Nel 2016 arriva per la prima volta in Piemonte.
"Ricordo benissimo quel viaggio. Era febbraio e c'era una nebbia incredibile. Non si vedeva nulla. Guidavamo e continuavo a dire alla mia famiglia: fidatevi, è bellissimo. Non riuscivano a vedere niente, ma hanno percepito la stessa sensazione che avevo avuto io".
Dopo quella visita porta moglie e figli a scoprire il Monferrato.
"Ho detto loro: amo questo posto, amo il vino, amo il cibo, voglio fare qualcosa qui. Avevo bisogno che anche loro se ne innamorassero".
La scintilla definitiva scatta con l'incontro con Matteo Gerbi.
"È stato uno di quei momenti in cui incontri una persona e capisci immediatamente che avete la stessa visione. È sembrato destino. Abbiamo iniziato a cercare vigneti e a parlare di quello che volevamo fare con la Barbera. Matteo è di Asti e ha sempre desiderato costruire qualcosa qui".
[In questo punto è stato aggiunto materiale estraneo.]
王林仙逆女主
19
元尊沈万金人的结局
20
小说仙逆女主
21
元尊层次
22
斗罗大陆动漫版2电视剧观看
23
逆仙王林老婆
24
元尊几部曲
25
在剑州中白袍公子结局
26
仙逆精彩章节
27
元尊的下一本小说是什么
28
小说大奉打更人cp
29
Da quel momento nasce il progetto che oggi li vede lavorare fianco a fianco.
Il legame tra vino e musica, però, non si è mai spezzato.
"Quando assaggio un vino penso alla musica. L'acidità e la freschezza sono come le frequenze alte. Il corpo del vino è il basso, la parte più profonda della composizione. Quando io e Matteo degustiamo, spesso descrivo il vino usando termini musicali".
Anche il lavoro in cantina segue la stessa logica creativa. "Dalle etichette allo stile dei vini, tutto nasce da un processo creativo. È una delle esperienze più gratificanti della mia vita".
E se la Barbera fosse una canzone?
"È una domanda difficile. Direi che è una canzone popolare, nel senso più bello del termine. È universale, piace a tante persone diverse. A volte però mi fa pensare anche alla musica classica, per la sua forza e la sua profondità".
Oggi Frasca divide il suo tempo tra gli Stati Uniti e il Monferrato, con una presenza sempre più stabile in Italia.
"Abbiamo una casa qui e credo che questo diventerà il mio posto. Passo sempre più tempo in Monferrato. Amo le persone, l'accoglienza, la bellezza delle colline e dei vigneti".
Non nasconde una certa preoccupazione per il momento che vive il settore, tra dazi e difficoltà internazionali, ma guarda avanti con fiducia.
"Credo che siano problemi temporanei. Negli Stati Uniti c'è e ci sarà sempre una domanda importante di vino italiano. Importatori, distributori e produttori stanno lavorando insieme per superare questo periodo".
Anche sulle polemiche che investono il vino nel suo rapporto con la salute ha idee molto chiare.
"Io credo che il vino, consumato con moderazione, sia qualcosa di positivo. Fa parte della cultura e della storia dell'uomo da migliaia di anni".
Poi torna a parlare del territorio che lo ha conquistato.
"Vorrei che sempre più persone scoprissero il Monferrato. Le colline, i vigneti, la sua autenticità. È un luogo straordinario. Per me è diventato casa".